Abbott's pubic mention of Roosevelt's words made the term famous overnight.

But today "bully" is a pejorative; and behind today's bully pulpit stands an actual bully—a corrupt conman who's using his platform to promote treason and panic timid supplicants.

However, access to the bully pulpit doesn't in itself turn a bully into a poobah.

The bully must do that to himself.

Poohbahmeaning a "pompous big shot"was coined in 1895 by Gilbert and Sullivan when they composed The Mikado. 

The two songsters liked the flatulent sound of the word, later claiming it derived from every tin-pot dictator's way of dismissing a new idea by saying "Pooh!" or "Bah!"

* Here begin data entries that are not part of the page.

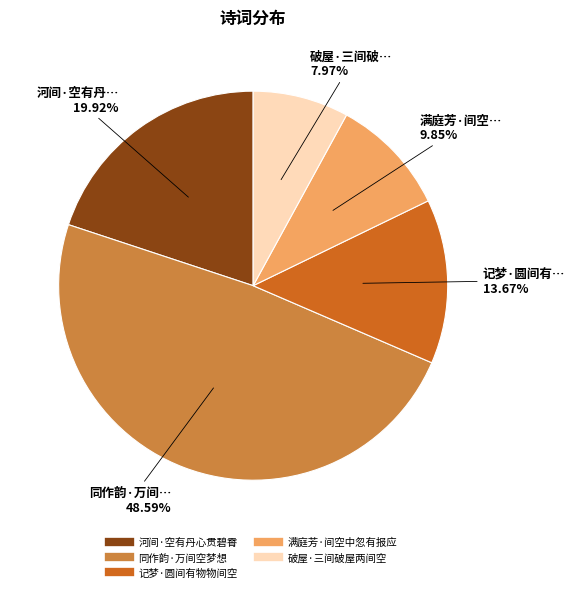

To the nearest percent, what percentage of the pie is 同作韵·万间空梦想?

49%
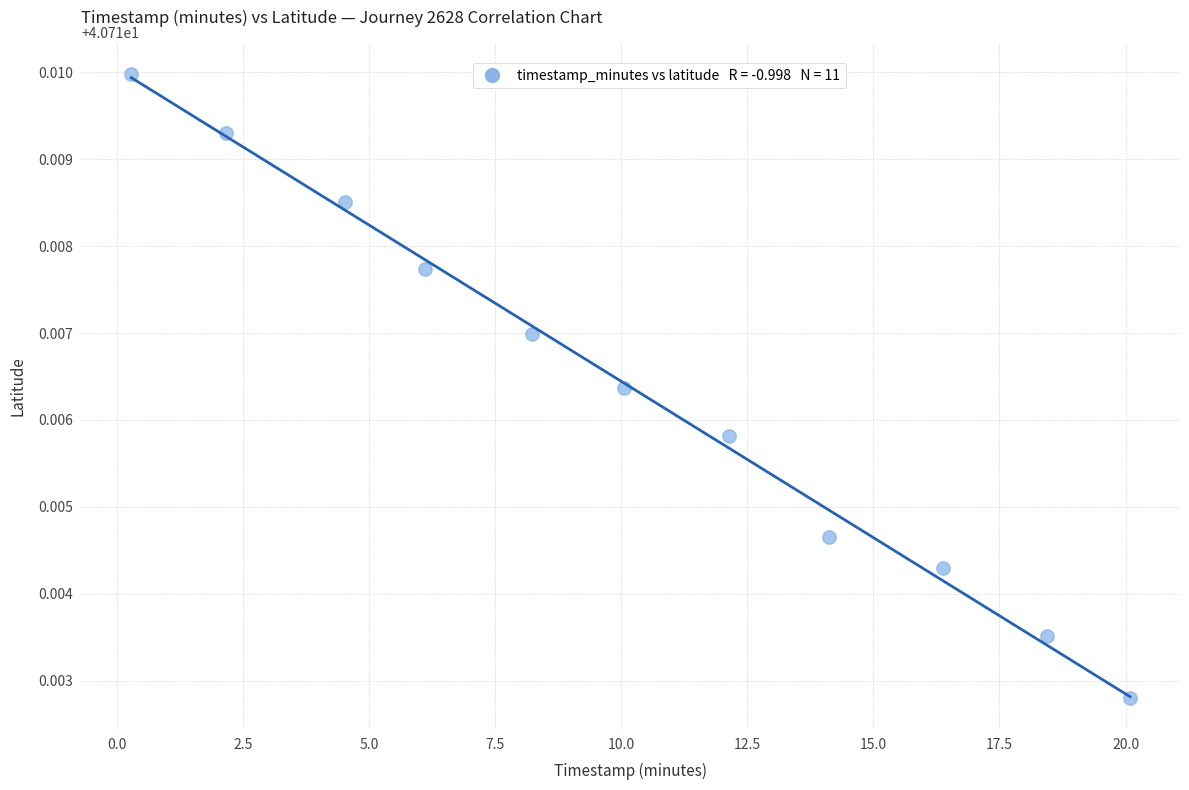

What is the range of X values (max minus min)?

19.8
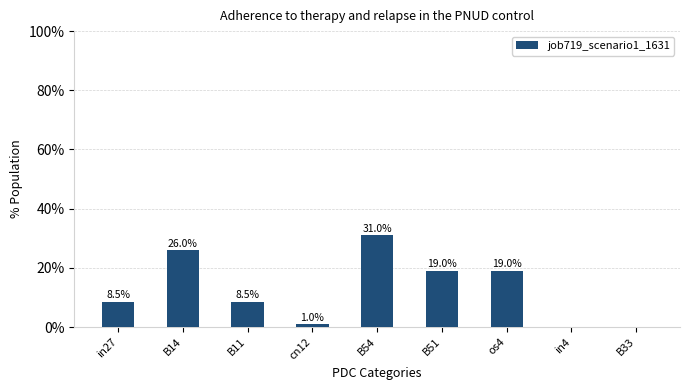

Are the bars grouped side by side (vs. stacked)?

No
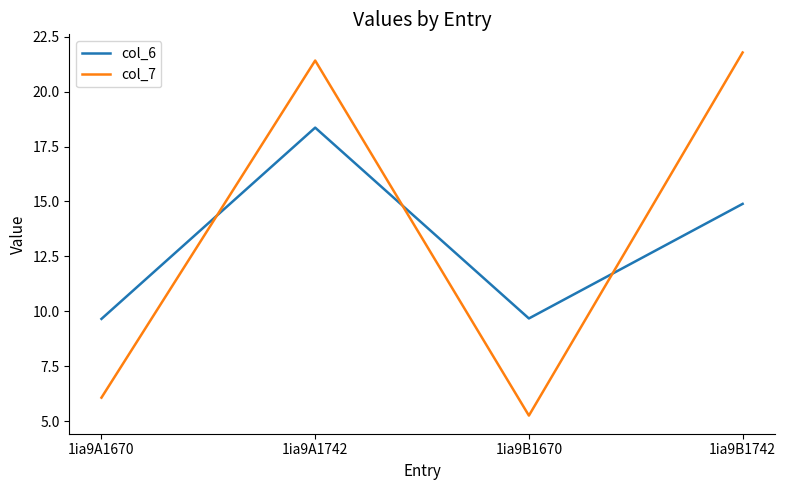

The col_7 series shows 6.9 at 1ia9B1670. True or false?

False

Poohbah leapt overnight from the stage into British parlance, but didn't catch on in the US for another 31 years, when A.A. Milne's Winnie the Pooh first appeared.



Tuesday, February 2, 2021

Criminal Minds


The heart is deceitful above all things, and
desperately wicked: who can know it?

— Jeremiah 17:9

I've so far avoided mention of a close friend's deception, so heinous and unfathomable it defies explanation.

It's been just under two years since I learned that a former coworker, client and colleague had been leading a secret life as a child pornographer, a crime for which he's now serving 10 years in a federal prison; and a crime that will shadow him, no matter what, for the rest of his natural life.

I could readily forgive philandering, bigamy, cross-dressing, a shoe fetish, tax evasion, cat-burglary, drug-trafficking, assassination—even secret membership in the Boogaloo Bois. But the production and interstate distribution of child porn?

Who can know the wicked heart? Not I. 

If you asked me to describe my friend two years ago, I would without hesitation have said he's a quietly devoted family- and businessman, with a passion for thrillers and minor-league baseball; socially and politically mainstream; quick to win over others with charm, praise, and wit; and able to inspire coworkers to excel. It never occurred to me—until I read the DOJ's brutally stark press release—my friend led a separate, secret, criminal life.

A secret life, psychiatrists say, provides a safe haven in which we can explore "who we really are."

Given the magnetic power of compulsions, that's terrifying.